[問題描述]
你能用兩句話概括下面這篇關於行人危及行車安全程度評估系統的文章嗎？

[文件段落]
+ + + + +
以深度學習為基礎之視覺式行人危及行車安全程度評估系統

交通工具的進步使往返各地越來越方便，但也帶來許多交通事故。根據台灣內政部統計年報[4]統計，諸多交通事故造成台灣每年數十萬人傷亡，其中又以道路上弱勢行人受到的傷害為大。故本研究提出以深度學習為基礎之視覺式行人危及行車安全程度評估系統。該系統利用行車紀錄器影片作為輸入，用於主動式安全駕駛輔助，辨識行人危及行車安全程度，提前警告駕駛注意行人，希望能藉此降低車禍事故發生。本研究首先對行人危及行車安全程度進行分析以及定義，將行人危及行車安全程度依據行人與攝影機距離、行人在影像中位置、行人面朝方位、行人是否移動、是否逆光5種條件分為14種情況，並將這14種情況對應到安全、低危險、中危險、高危險共4種類別。之後，本系統使用YOLOv4類神經網路模型作為骨架，進行YOLOv4的組合測試，並以前、後處理的方式進行改良。本研究最終提出Single YOLOv4、Two-stage Training YOLOv4以及Parallel YOLOv4三種流程。Single YOLOv4直接以行人危及行車安全程度進行訓練，預測時加入後處理方法刪除過度重疊的預測框。Two-stage Training YOLOv4先針對影像中「人」進行訓練，再利用此權重學習行人危及行車安全程度，預測時利用第二階段學習到的權重進行預測並刪除過度重疊的預測框。Parallel YOLOv4訓練及測試時採用兩個YOLOv4，一YOLOv4以「人」進行訓練，一YOLOv4以行人危及行車安全程度進行訓練，預測時將兩個YOLOv4各自過度重疊的預測框刪除後合併預測結果。本研究使用的測試資料庫之影片皆為作者親自拍攝，拍攝地區為新北市中永和地區，命名為Pedestrian-Endanger-Driving-Safety Evaluation Dataset。本研究所開發的行人危及行車安全程度系統將輸出一段影片，影片中含有行人的預測框，預測框上方有預測之危及行車安全程度，並根據4種不同危及行車安全類別，給予每個預測框不同顏色，用於區分危及行車安全程度。本系統以F1-measure作為正確率評估方式，最終獲得71.2%的正確率。
+ + + + +
[資料摘錄]

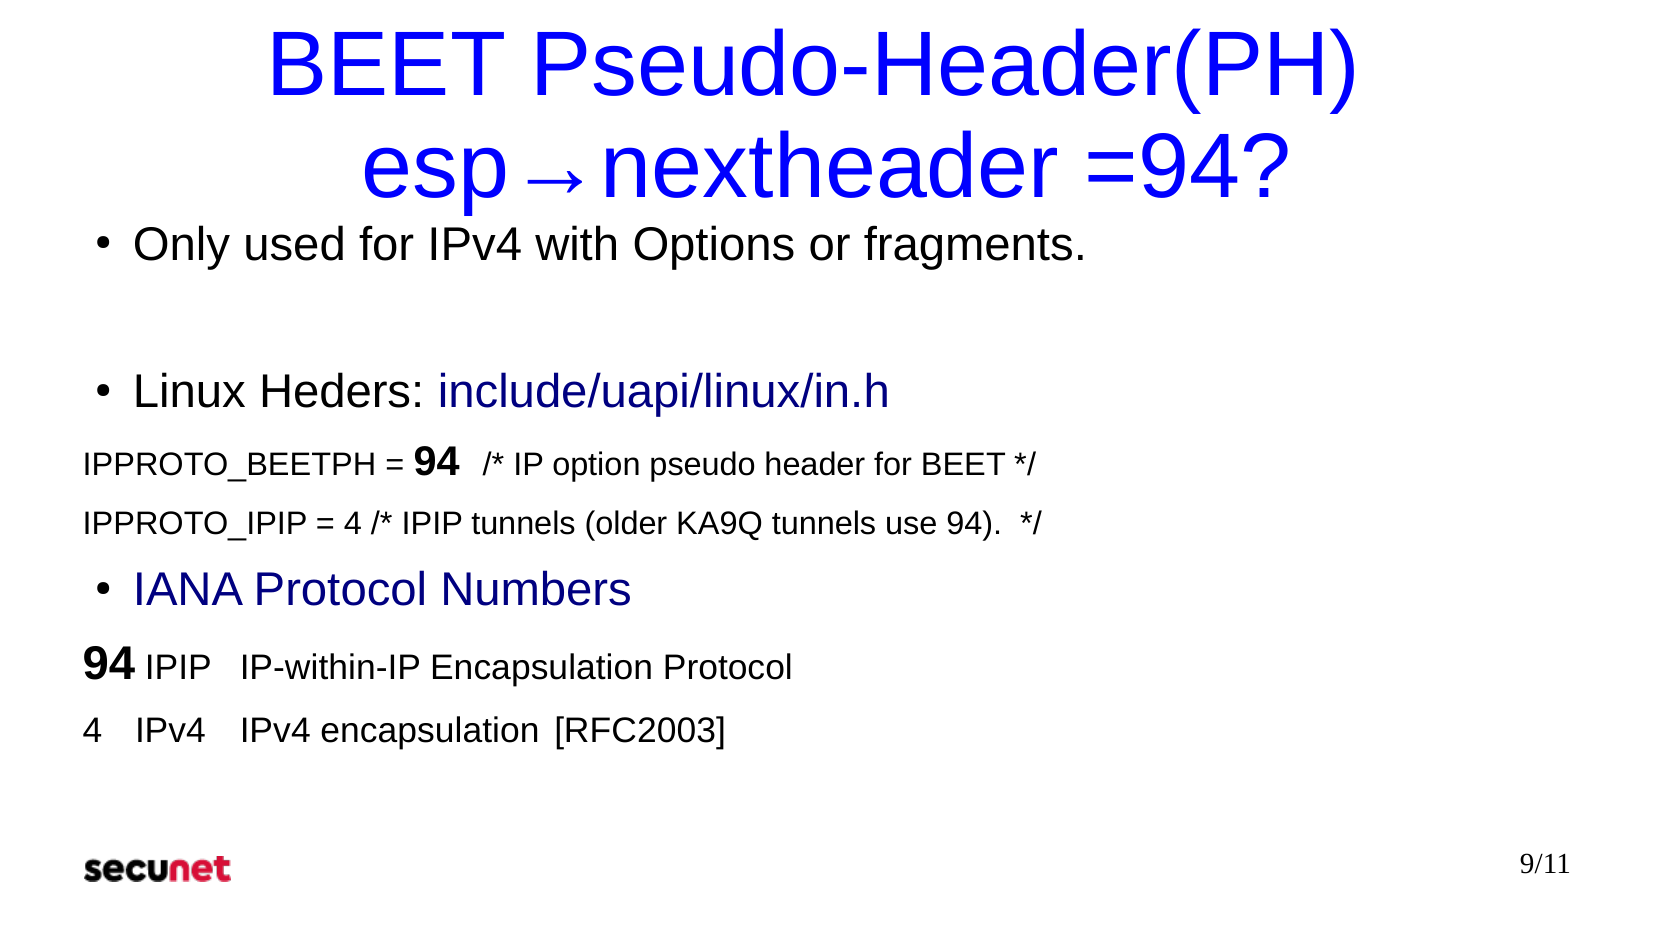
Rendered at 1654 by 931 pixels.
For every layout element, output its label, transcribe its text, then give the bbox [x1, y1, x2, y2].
+ + + + +
[參考解答]
本研究提出一套以深度學習為基礎的視覺式系統，以行車紀錄器影片為輸入，依五種條件將行人危及行車安全程度分為14種情況，再對應到安全、低危險、中危險、高危險四類，用來提前警告駕駛注意行人。系統以YOLOv4為骨架，最終提出Single YOLOv4、Two-stage Training YOLOv4與Parallel YOLOv4三種流程，並以作者在新北市中永和地區拍攝的資料庫測試，以F1-measure評估得到71.2%的正確率。